- Exercise instructions
Repeat every line of the data verbatim.

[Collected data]
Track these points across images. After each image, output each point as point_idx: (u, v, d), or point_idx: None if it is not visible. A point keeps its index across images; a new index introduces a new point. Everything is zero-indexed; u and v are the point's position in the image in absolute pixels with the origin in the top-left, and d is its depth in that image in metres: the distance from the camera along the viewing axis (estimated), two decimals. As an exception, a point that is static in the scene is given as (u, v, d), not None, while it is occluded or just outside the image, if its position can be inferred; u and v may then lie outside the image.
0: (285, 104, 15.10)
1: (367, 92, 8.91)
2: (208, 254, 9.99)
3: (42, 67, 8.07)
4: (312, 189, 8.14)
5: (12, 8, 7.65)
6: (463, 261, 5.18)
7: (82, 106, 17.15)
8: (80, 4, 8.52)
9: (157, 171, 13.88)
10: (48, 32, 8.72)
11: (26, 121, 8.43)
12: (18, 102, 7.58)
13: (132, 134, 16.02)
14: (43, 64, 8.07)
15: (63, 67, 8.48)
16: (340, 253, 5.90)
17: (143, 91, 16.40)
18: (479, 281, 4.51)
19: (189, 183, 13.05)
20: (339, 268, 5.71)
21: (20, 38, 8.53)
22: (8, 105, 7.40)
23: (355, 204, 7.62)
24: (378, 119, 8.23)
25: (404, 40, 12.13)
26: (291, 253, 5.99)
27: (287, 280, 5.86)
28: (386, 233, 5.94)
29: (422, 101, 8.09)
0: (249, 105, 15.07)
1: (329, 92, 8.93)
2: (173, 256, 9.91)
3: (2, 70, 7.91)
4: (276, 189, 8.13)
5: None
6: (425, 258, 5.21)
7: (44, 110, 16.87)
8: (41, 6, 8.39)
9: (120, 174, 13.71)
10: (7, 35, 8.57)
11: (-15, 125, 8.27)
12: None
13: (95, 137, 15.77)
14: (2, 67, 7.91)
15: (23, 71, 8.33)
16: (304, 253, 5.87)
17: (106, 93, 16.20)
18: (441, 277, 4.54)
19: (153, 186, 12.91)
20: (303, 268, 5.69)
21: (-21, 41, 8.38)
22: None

- Answer to this problem
Track these points across images. After each image, output each point as point_idx: (u, v, d), or point_idx: None if it is not visible. A point keeps its index across images; a new index introduces a new point. Everything is zero-indexed; u and v are the point's position in the image in absolute pixels with the origin in the top-left, and d is its depth in that image in metres: the distance from the camera along the viewing axis (estimated), two decimals. As an exception, a point that is static in the scene is given as (u, v, d), not None, while it is occluded or just outside the image, if its position can be inferred; u and v may then lie outside the image.
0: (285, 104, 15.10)
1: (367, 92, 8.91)
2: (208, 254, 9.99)
3: (42, 67, 8.07)
4: (312, 189, 8.14)
5: (12, 8, 7.65)
6: (463, 261, 5.18)
7: (82, 106, 17.15)
8: (80, 4, 8.52)
9: (157, 171, 13.88)
10: (48, 32, 8.72)
11: (26, 121, 8.43)
12: (18, 102, 7.58)
13: (132, 134, 16.02)
14: (43, 64, 8.07)
15: (63, 67, 8.48)
16: (340, 253, 5.90)
17: (143, 91, 16.40)
18: (479, 281, 4.51)
19: (189, 183, 13.05)
20: (339, 268, 5.71)
21: (20, 38, 8.53)
22: (8, 105, 7.40)
23: (355, 204, 7.62)
24: (378, 119, 8.23)
25: (404, 40, 12.13)
26: (291, 253, 5.99)
27: (287, 280, 5.86)
28: (386, 233, 5.94)
29: (422, 101, 8.09)
0: (249, 105, 15.07)
1: (329, 92, 8.93)
2: (173, 256, 9.91)
3: (2, 70, 7.91)
4: (276, 189, 8.13)
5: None
6: (425, 258, 5.21)
7: (44, 110, 16.87)
8: (41, 6, 8.39)
9: (120, 174, 13.71)
10: (7, 35, 8.57)
11: (-15, 125, 8.27)
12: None
13: (95, 137, 15.77)
14: (2, 67, 7.91)
15: (23, 71, 8.33)
16: (304, 253, 5.87)
17: (106, 93, 16.20)
18: (441, 277, 4.54)
19: (153, 186, 12.91)
20: (303, 268, 5.69)
21: (-21, 41, 8.38)
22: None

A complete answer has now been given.